Text(0.5, 0, 'Performance')

**Final performance of the bayesian optimizer for 200 iterations** you can observe that the performance of the 11 assets is bad than the 10. This can attributed to many isses. Ideally you want to run more simulations on the whole thing. If you look at the next figure, you can see the discrepency in the simulation results. 
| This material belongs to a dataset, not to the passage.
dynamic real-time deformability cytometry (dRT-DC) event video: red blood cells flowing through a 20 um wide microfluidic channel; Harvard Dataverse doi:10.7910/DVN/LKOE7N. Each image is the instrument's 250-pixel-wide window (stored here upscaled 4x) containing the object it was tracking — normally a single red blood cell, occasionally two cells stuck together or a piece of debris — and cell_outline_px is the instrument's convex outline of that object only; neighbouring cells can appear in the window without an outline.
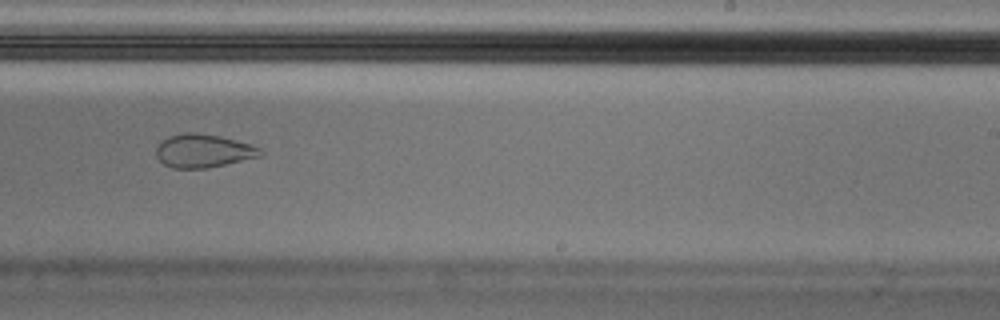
{"species": "Egyptian fruit bat (a non-hibernating species)", "species_latin": "Rousettus aegyptiacus", "temperature_condition": "cold", "stored_images_in_passage": 10, "camera_frame_rate_fps": 3000, "um_per_image_px": 0.085, "animal": {"sex": "male"}, "frame": {"image": 1, "passage_image": 10, "time_ms": 3.0, "image_size_px": [1000, 320], "cell_outline_px": [[264, 152], [260, 156], [208, 168], [172, 168], [164, 164], [156, 156], [156, 148], [168, 136], [184, 132], [192, 132], [220, 136], [252, 144], [260, 148]], "centroid_in_image_um": [17.29, 12.82], "position_along_channel_um": 271.7, "area_um2": 20.17}}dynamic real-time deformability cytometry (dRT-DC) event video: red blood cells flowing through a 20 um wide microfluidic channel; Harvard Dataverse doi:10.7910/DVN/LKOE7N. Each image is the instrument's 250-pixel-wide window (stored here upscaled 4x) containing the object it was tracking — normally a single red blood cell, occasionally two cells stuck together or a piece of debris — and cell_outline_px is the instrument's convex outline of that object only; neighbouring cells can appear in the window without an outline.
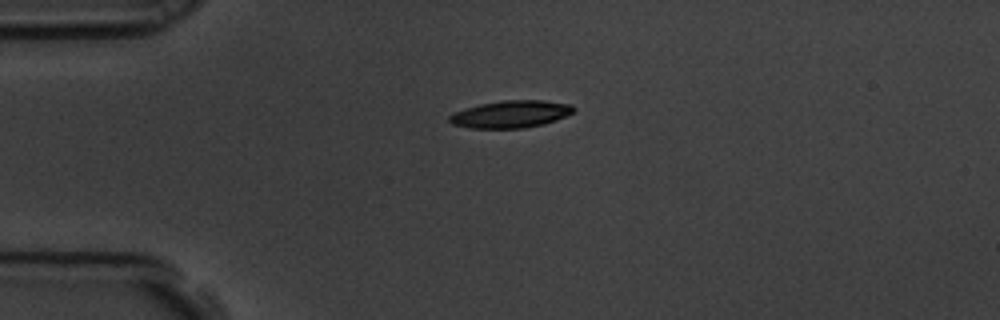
{"species": "common noctule bat (a hibernating species)", "species_latin": "Nyctalus noctula", "temperature_condition": "room temperature", "stored_images_in_passage": 6, "camera_frame_rate_fps": 3000, "um_per_image_px": 0.085, "animal": {"sex": "male", "body_mass_g": 19.5, "forearm_length_mm": 54.6}, "frame": {"image": 1, "passage_image": 6, "time_ms": 1.667, "image_size_px": [1000, 320], "cell_outline_px": [[576, 108], [572, 112], [556, 120], [544, 124], [524, 128], [468, 128], [452, 124], [448, 120], [448, 116], [452, 112], [464, 108], [480, 104], [504, 100], [544, 100], [572, 104]], "centroid_in_image_um": [43.38, 9.7], "position_along_channel_um": 41.6, "area_um2": 19.88}}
### 1000 iterations of 11 ponds

In [2]:
path = "./Figure2-Controllers/Figure2 - version 3/11_pond_fig2/performance_bayopt.npy"
temp = np.load(path).item()
per1000 = temp["performance"]
path = "./Figure2-Controllers/Figure2 - version 2/11_pond_fig2/performance_bayopt.npy"
temp = np.load(path).item()
per100  = temp["performance"]
path = "./32_11_Ponds_Fig2/performance_bayopt_11_RandomSeed_32.npy"
temp = np.load(path).item()
per300_32  = temp["performance"]
path = "./64_11_Ponds_Fig2/performance_bayopt_11_RandomSeed_64.npy"
temp = np.load(path).item()
per300_64  = temp["performance"]
path = "./128_11_Ponds_Fig2/performance_bayopt_11_RandomSeed_128.npy"
temp = np.load(path).item()
per300_128 = temp["performance"]

In [5]:
plt.plot(np.linspace(0, 1000, 100, dtype=int), per1000, label="Iter : 1000")
plt.plot(np.linspace(2, 100, 50, dtype=int)[3:], per100[3:], label="Iter: 100")
plt.plot(np.linspace(10, 300, 30, dtype=int), per300_32, label="Iter : 300 ; Rand Seed :32")
plt.plot(np.linspace(10, 300, 30, dtype=int), per300_64, label="Iter : 300 ; Rand Seed :64")
plt.plot(np.linspace(10, 300, 30, dtype=int), per300_64, label="Iter : 300 ; Rand Seed :128")
plt.ylabel("Performance")
plt.xlabel("Iterations")
plt.legend()
plt.show()

<IPython.core.display.Javascript object>

When you run more simulations to see wheather bayesian optimizer converges onto a solution for 11 control assets, you can observe that the convergence into a solution is dependent on the random seed. This leads to the observation that, this might be the case for the others large scale control problems (i.e. when we are controlling 6,7,8,9, 10 assets). So to ideally generate the performance convergerce plot, we would have to run the multiple simulations with different random seeds for a particular storm on a on the particular network.